Agonal breathing is ineffective breathing and often occurs in 40% of patients in cardiac arrest (AEM, 1992: 21;12).  This “gasp of death” is caused by lack of oxygen to the anterior brain (responsible for complex sensory and neural functions and initiation/coordination of voluntary activity) called cerebrum.  Therefore the scientific name for the cause is cerebral ischemia.

Decorticate Posturing is abnormal rigidity, extension of the legs, flexion of the arms to the body, and wrists and fingers bent and held to the chest.  This is rated as 3 in the motor response part of the GCS scale and indicates brain damage to the corticospinal tract (the pathway between the brain and the spinal cord).  There are many causes to decorticate posturing such as stroke, head injury, increased ICP, and brain tumor to name a few.  In this case, it could be from lack of oxygen, or he may have hit his head (we really don’t know what happened to him other than he was found floating in the water).

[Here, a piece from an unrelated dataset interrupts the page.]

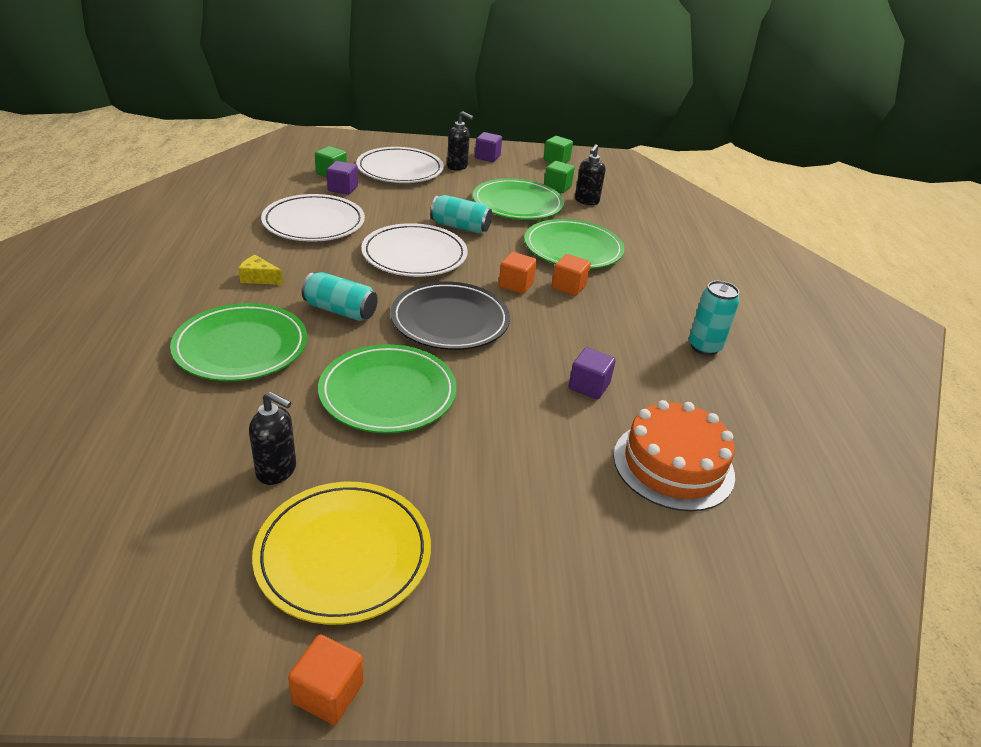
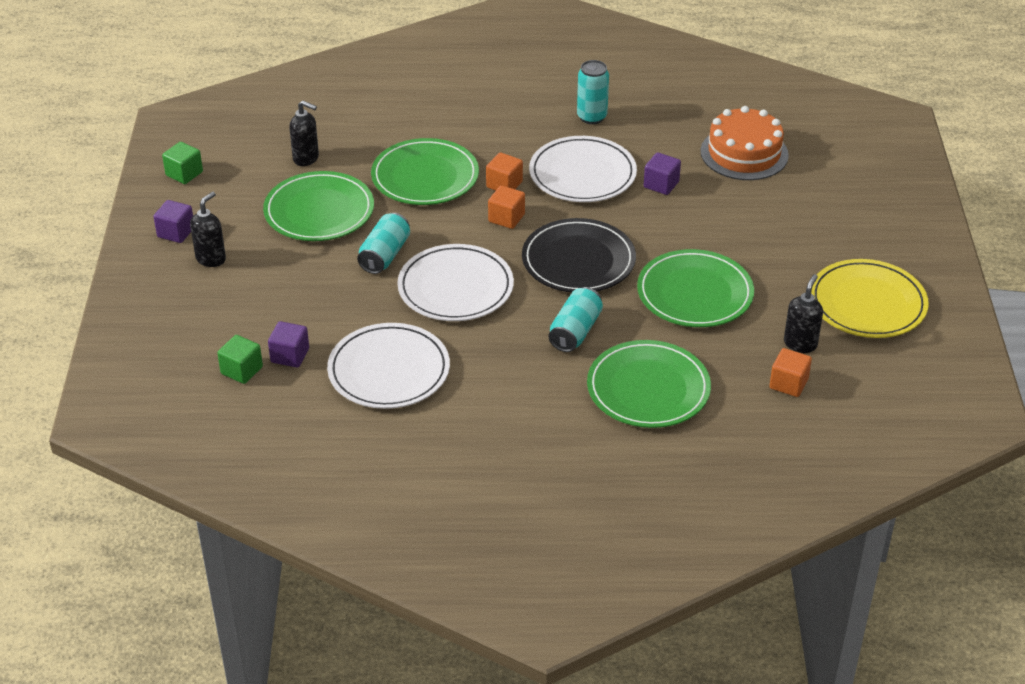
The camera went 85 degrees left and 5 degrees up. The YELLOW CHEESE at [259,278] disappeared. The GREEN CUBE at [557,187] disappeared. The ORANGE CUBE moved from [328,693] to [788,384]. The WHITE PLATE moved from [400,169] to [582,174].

This next video shows a very rare form of sudden death resulting from a sudden blunt blow to the chest called Commotio Cordis or Agitation of the Heart in Latin:

I was curious about commotio cordis and decided to do some light research to get more information about this almost surreal cardiac arrest.  It seems almost mythical, something that belongs in the movies.  During my search, I found an article from The New England’s Journal of Medicine called Blunt Impact to the Chest Leading to Sudden Death from Cardiac Arrest During Sports Activities by Barry J. Maron, et al.  In the study, only 2 out of 19 patients were resuscitated (10.5%).  What is interesting is that often the blunt blow doesn’t cause traumatic injury and that the casualties are usually healthy and absent of cardiac diseases.  So I was curious as to how this sudden cardiac arrest occurs.

It appears that one has to be really “lucky” to go into cardiac arrest by a sudden blunt blow to the chest.  Basic mechanism of injury for commotio cordis involves direct impact over the precordium (area of the chest just in front of the heart), and, yes, the “lucky” part:  The person must be hit when their heart is in the T-wave phase.  In other words, the heart must be specifically in the ascending phase of the T-wave which is a specific 10-30ms in the cardiac cycle.  During this phase, the ventricles of the heart is undergoing repolarization.  It is believed that during this phase, the heart is vulnerable for ventricular excitability and a hit can cause ventricular fibrillation resulting in cardiac arrest.  So it seems that a single-punch-death-blow isn’t all that far fetched after all.  However, you must have impeccable timing, down to the milliseconds to deliver this blow effectively.